= Octonion algebra =

In mathematics, an octonion algebra or Cayley algebra over a field F is a unital composition algebra over F that has dimension 8 over F. In other words, it is a 8-dimensional unital non-associative algebra A over F with a non-degenerate quadratic form N (called the norm form) such that
$N(xy) = N(x)N(y)$
for all x and y in A.

The most well-known example of an octonion algebra is the classical octonions, which are an octonion algebra over R, the field of real numbers. The split-octonions also form an octonion algebra over R. Up to R-algebra isomorphism, these are the only octonion algebras over the reals. The algebra of bioctonions is the octonion algebra over the complex numbers C.

The octonion algebra for N is a division algebra if and only if the form N is anisotropic. A split octonion algebra is one for which the quadratic form N is isotropic (i.e., there exists a non-zero vector x with N(x) = 0). Up to F-algebra isomorphism, there is a unique split octonion algebra over any field F. When F is algebraically closed or a finite field, these are the only octonion algebras over F. For instance, when F is the field of real numbers, the algebra is split-octonions.
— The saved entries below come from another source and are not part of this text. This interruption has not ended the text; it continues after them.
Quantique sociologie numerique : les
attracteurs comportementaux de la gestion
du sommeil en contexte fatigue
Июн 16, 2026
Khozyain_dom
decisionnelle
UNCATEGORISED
Octonion algebras are always non-associative. They are, however, alternative algebras, alternativity being a weaker form of associativity. Moreover, the Moufang identities hold in any octonion algebra. It follows that the invertible elements in any octonion algebra form a Moufang loop, as do the elements of unit norm.

The construction of general octonion algebras over an arbitrary field k was described by Leonard Dickson in his book Algebren und ihre Zahlentheorie (1927) (Seite 264) and repeated by Max Zorn. The product depends on selection of a γ from k. Given q and Q from a quaternion algebra over k, the octonion is written q + Qe. Another octonion may be written r + Re. Then with * denoting the conjugation in the quaternion algebra, their product is
$(q + Qe)(r + Re) = (qr + \gamma R^* Q) + (Rq + Q r^* )e .$
Zorn's German language description of this Cayley–Dickson construction contributed to the persistent use of this eponym describing the construction of composition algebras.

Cohl Furey has proposed that octonion algebras can be utilized in an attempt to reconcile components of the Standard Model.

Note that octonion algebras are specifically unital composition algebras. However, non-unital 8 dimensional composition algebras also exist, such as Okubo algebras.

==Classification==
It is a theorem of Adolf Hurwitz that the F-isomorphism classes of the norm form are in one-to-one correspondence with the isomorphism classes of octonion F-algebras. Moreover, the possible norm forms are exactly the Pfister 3-forms over F.

Since any two octonion F-algebras become isomorphic over the algebraic closure of F, one can apply the ideas of non-abelian Galois cohomology. In particular, by using the fact that the automorphism group of the split octonions is the split algebraic group G_{2}, one sees the correspondence of isomorphism classes of octonion F-algebras with isomorphism classes of G_{2}-torsors over F. These isomorphism classes form the non-abelian Galois cohomology set $H^1(F, G_2)$.